THE INPUT below:

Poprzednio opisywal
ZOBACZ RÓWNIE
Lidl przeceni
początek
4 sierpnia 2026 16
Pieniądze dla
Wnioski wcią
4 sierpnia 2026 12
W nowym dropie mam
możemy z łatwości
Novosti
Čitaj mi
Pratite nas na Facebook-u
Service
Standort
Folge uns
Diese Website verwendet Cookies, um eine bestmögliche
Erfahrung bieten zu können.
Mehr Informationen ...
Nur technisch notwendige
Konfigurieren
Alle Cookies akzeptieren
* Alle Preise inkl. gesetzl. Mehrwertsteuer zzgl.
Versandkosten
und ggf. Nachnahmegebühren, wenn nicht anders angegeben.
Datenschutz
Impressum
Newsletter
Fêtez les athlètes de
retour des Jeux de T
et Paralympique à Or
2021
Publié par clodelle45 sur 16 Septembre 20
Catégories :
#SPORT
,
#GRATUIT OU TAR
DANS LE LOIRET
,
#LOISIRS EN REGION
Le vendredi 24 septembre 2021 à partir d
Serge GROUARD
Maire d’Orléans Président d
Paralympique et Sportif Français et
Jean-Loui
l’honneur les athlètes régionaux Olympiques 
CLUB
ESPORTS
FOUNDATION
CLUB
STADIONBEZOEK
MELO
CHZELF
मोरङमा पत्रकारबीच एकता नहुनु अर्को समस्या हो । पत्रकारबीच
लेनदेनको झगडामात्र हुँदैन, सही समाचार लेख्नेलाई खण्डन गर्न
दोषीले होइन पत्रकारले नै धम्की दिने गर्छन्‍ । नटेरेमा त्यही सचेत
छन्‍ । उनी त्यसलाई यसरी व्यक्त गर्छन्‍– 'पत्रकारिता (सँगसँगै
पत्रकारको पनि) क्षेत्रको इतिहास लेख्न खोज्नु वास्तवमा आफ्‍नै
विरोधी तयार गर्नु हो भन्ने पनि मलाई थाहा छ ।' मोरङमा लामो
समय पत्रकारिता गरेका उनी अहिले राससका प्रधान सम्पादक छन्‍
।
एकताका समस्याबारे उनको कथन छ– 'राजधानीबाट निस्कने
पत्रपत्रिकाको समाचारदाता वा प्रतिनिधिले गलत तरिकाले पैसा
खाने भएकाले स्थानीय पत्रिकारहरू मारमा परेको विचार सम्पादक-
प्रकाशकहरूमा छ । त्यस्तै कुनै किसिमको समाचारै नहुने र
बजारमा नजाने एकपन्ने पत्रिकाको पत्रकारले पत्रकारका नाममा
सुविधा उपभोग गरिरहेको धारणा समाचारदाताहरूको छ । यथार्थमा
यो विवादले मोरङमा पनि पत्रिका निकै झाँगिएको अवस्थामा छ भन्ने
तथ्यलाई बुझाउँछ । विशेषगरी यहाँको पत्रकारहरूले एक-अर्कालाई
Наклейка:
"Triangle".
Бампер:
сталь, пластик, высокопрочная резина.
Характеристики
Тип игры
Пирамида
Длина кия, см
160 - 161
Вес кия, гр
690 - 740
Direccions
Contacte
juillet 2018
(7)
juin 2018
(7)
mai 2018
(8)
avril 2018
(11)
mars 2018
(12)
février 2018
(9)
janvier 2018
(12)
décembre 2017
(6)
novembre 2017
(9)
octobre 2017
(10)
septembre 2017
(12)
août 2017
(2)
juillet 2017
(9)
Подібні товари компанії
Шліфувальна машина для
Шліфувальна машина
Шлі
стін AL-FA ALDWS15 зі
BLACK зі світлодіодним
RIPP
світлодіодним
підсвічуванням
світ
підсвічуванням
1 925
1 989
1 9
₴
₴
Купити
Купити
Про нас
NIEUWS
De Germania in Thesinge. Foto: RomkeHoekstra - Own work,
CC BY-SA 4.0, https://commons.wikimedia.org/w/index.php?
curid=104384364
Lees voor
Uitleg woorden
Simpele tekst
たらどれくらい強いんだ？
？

End of THE INPUT.

Please make an exact copy of every record, leaving nothing out.

Poprzednio opisywal
ZOBACZ RÓWNIE
Lidl przeceni
początek
4 sierpnia 2026 16
Pieniądze dla
Wnioski wcią
4 sierpnia 2026 12
W nowym dropie mam
możemy z łatwości
Novosti
Čitaj mi
Pratite nas na Facebook-u
Service
Standort
Folge uns
Diese Website verwendet Cookies, um eine bestmögliche
Erfahrung bieten zu können.
Mehr Informationen ...
Nur technisch notwendige
Konfigurieren
Alle Cookies akzeptieren
* Alle Preise inkl. gesetzl. Mehrwertsteuer zzgl.
Versandkosten
und ggf. Nachnahmegebühren, wenn nicht anders angegeben.
Datenschutz
Impressum
Newsletter
Fêtez les athlètes de
retour des Jeux de T
et Paralympique à Or
2021
Publié par clodelle45 sur 16 Septembre 20
Catégories :
#SPORT
,
#GRATUIT OU TAR
DANS LE LOIRET
,
#LOISIRS EN REGION
Le vendredi 24 septembre 2021 à partir d
Serge GROUARD
Maire d’Orléans Président d
Paralympique et Sportif Français et
Jean-Loui
l’honneur les athlètes régionaux Olympiques 
CLUB
ESPORTS
FOUNDATION
CLUB
STADIONBEZOEK
MELO
CHZELF
मोरङमा पत्रकारबीच एकता नहुनु अर्को समस्या हो । पत्रकारबीच
लेनदेनको झगडामात्र हुँदैन, सही समाचार लेख्नेलाई खण्डन गर्न
दोषीले होइन पत्रकारले नै धम्की दिने गर्छन्‍ । नटेरेमा त्यही सचेत
छन्‍ । उनी त्यसलाई यसरी व्यक्त गर्छन्‍– 'पत्रकारिता (सँगसँगै
पत्रकारको पनि) क्षेत्रको इतिहास लेख्न खोज्नु वास्तवमा आफ्‍नै
विरोधी तयार गर्नु हो भन्ने पनि मलाई थाहा छ ।' मोरङमा लामो
समय पत्रकारिता गरेका उनी अहिले राससका प्रधान सम्पादक छन्‍
।
एकताका समस्याबारे उनको कथन छ– 'राजधानीबाट निस्कने
पत्रपत्रिकाको समाचारदाता वा प्रतिनिधिले गलत तरिकाले पैसा
खाने भएकाले स्थानीय पत्रिकारहरू मारमा परेको विचार सम्पादक-
प्रकाशकहरूमा छ । त्यस्तै कुनै किसिमको समाचारै नहुने र
बजारमा नजाने एकपन्ने पत्रिकाको पत्रकारले पत्रकारका नाममा
सुविधा उपभोग गरिरहेको धारणा समाचारदाताहरूको छ । यथार्थमा
यो विवादले मोरङमा पनि पत्रिका निकै झाँगिएको अवस्थामा छ भन्ने
तथ्यलाई बुझाउँछ । विशेषगरी यहाँको पत्रकारहरूले एक-अर्कालाई
Наклейка:
"Triangle".
Бампер:
сталь, пластик, высокопрочная резина.
Характеристики
Тип игры
Пирамида
Длина кия, см
160 - 161
Вес кия, гр
690 - 740
Direccions
Contacte
juillet 2018
(7)
juin 2018
(7)
mai 2018
(8)
avril 2018
(11)
mars 2018
(12)
février 2018
(9)
janvier 2018
(12)
décembre 2017
(6)
novembre 2017
(9)
octobre 2017
(10)
septembre 2017
(12)
août 2017
(2)
juillet 2017
(9)
Подібні товари компанії
Шліфувальна машина для
Шліфувальна машина
Шлі
стін AL-FA ALDWS15 зі
BLACK зі світлодіодним
RIPP
світлодіодним
підсвічуванням
світ
підсвічуванням
1 925
1 989
1 9
₴
₴
Купити
Купити
Про нас
NIEUWS
De Germania in Thesinge. Foto: RomkeHoekstra - Own work,
CC BY-SA 4.0, https://commons.wikimedia.org/w/index.php?
curid=104384364
Lees voor
Uitleg woorden
Simpele tekst
たらどれくらい強いんだ？
？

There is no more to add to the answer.